Before I knew it, I hadn't stepped on a scale in over a year. Mostly because I was afraid to look. I had no idea what the numbers would indicate. So I ignored it and just told myself I would "be more mindful" of portion sizes. That didn't work for me. Some people can do this, and I always tell clients that they need to find what works for their situation. I had to have more structure and plan if I was going to lose weight, eat healthfully and sustain it successfully.
After knowing I needed to pay more attention and develop a plan, I began to see a personal trainer to help challenge me and expand my workouts. I had fallen into a routine and needed something different. While I was doing this, I simultaneously started tracking my food and making healthier choices. I drank water as a general rule anyway because I like water and don't enjoy sugary drinks, so that wasn't a problem. I also never ate if I wasn't hungry. I love vegetables and stay pretty healthy with my diet but needed to track portions because, for me, that's how the weight creeps up. I finally got on the scale, and unsurprisingly I weighed more than I thought and knew I needed to stick to my plan now that I was approaching 50 years old.
I have been doing this for several months now and have lost 25 pounds while decreasing my body fat percentage. I try to eat a high protein diet at a minimum of 1 gram of protein per kilogram of body weight due to my age and because we all start to lose muscle mass past age 40. I do eat sweets on occasion, but my portion sizes are petite, and I track it. I use an app called "Lose It," which works well for me. I know that tracking food can sometimes be a chore, and it doesn't work for everyone. Some can utilize a more liberal method and still lose weight. However, as I stated earlier, the structure is more sustainable for me. I also have known several people who have kept off significant amounts of weight by tracking their food. If you prefer a more "intuitive eating" approach, that is just fine, and that approach works well for many people. It depends on your lifestyle and preferences. The thing that works best for everyone is a sustainable eating style. That's why deprivation and "willpower" rarely work out how people think it should.
I eat some fruit and vegetables every day for vitamins and fiber. When I eat carbs, I try to make sure they are high in fiber. I like carbs and think they're necessary. I have no desire to eliminate them from my diet due to the false assumption that they cause weight gain. I have read the research, and they don't.
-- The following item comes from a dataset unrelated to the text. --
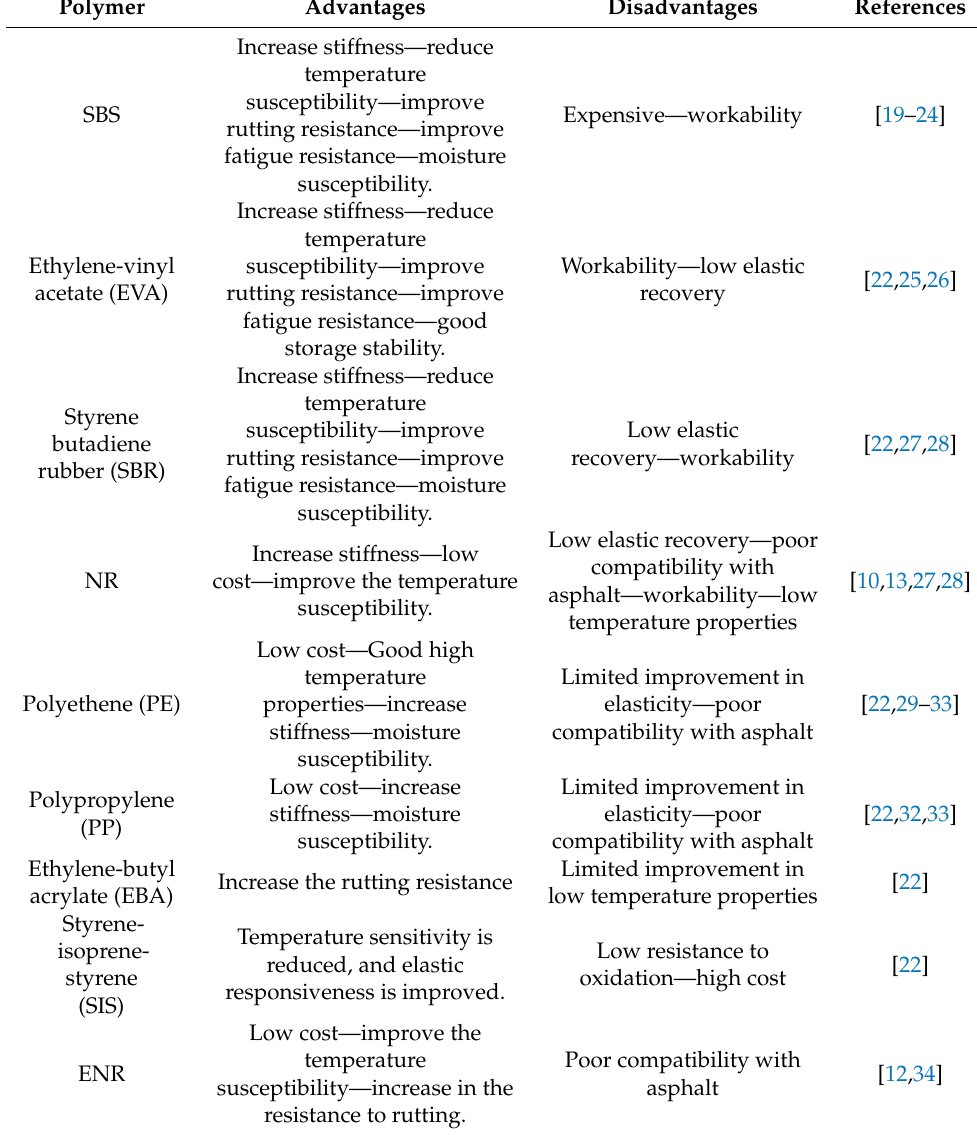
Table 1. Popular polymers for modification of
With that said, it depends on the amount and type of carbohydrate you're eating. You can't eat carbs from refined flour or sugar in excess and expect to lose significant amounts of weight or maintain health.
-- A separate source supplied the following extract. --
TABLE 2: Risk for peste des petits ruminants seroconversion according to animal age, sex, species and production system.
I still have a goal in mind and will continue to work towards that goal. I enjoy food, cooking, and sharing meals with the people I love. I eat birthday cake and enjoy special foods for special occasions, but I feel I have a much better handle on how much I'm eating. I'm more in control of my health, my joints feel great and I feel strong. Realizing that life has ups and downs, and so does my health journey, has helped me go with the flow of daily life and not get discouraged when I'm not as close to my goal as I would like. My experience has given me the proper perspective to help my clients better, and I'm thankful for that.